What is expected:
Look through the material below. Copy each line that contains the string "number".

Supplied data:
%%

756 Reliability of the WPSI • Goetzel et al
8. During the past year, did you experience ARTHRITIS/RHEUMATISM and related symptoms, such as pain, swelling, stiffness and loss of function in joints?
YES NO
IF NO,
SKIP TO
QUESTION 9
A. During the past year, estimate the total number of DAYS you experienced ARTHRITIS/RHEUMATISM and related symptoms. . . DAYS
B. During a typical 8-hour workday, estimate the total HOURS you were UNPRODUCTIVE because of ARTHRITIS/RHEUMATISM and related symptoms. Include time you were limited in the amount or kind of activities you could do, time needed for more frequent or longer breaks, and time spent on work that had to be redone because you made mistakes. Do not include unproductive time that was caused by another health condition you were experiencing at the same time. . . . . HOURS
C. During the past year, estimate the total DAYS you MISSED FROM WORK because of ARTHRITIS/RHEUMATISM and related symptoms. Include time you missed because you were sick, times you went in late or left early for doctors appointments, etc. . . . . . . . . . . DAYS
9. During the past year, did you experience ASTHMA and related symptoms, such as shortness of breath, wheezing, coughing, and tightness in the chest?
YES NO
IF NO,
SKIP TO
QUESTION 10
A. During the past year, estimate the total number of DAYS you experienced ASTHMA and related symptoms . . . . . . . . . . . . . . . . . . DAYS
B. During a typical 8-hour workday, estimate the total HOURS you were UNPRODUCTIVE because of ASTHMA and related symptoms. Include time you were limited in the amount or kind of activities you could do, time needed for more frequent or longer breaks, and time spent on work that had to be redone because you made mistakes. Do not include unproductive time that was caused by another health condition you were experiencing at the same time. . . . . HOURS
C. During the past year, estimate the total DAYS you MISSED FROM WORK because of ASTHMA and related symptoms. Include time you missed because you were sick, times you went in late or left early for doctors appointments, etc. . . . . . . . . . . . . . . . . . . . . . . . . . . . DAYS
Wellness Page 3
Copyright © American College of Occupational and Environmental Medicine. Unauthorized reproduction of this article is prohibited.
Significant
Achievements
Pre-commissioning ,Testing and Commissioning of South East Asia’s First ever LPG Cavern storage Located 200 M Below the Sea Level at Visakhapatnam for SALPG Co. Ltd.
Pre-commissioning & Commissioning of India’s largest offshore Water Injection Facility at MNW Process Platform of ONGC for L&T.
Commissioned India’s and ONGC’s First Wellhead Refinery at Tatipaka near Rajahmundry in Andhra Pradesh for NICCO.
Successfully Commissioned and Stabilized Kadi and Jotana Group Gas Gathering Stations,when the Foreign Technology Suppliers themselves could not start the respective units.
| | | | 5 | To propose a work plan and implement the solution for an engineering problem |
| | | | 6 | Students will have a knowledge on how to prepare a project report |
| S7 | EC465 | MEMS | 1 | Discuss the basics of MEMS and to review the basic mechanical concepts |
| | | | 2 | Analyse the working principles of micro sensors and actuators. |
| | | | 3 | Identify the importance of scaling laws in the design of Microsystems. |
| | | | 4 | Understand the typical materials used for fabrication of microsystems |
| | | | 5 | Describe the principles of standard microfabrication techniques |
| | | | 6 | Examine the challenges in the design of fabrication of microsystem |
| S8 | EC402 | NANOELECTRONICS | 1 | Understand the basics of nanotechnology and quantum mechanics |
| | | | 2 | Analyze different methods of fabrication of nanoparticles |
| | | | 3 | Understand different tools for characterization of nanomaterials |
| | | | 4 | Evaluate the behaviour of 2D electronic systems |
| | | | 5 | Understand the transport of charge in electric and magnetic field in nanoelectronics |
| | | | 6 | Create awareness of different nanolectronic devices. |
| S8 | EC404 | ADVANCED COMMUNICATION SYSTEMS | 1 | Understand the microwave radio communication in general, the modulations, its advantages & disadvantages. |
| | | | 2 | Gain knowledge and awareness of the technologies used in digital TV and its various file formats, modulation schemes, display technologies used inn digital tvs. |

%%

Solution to the exercise:
A. During the past year, estimate the total number of DAYS you experienced ARTHRITIS/RHEUMATISM and related symptoms. . . DAYS
A. During the past year, estimate the total number of DAYS you experienced ASTHMA and related symptoms . . . . . . . . . . . . . . . . . . DAYS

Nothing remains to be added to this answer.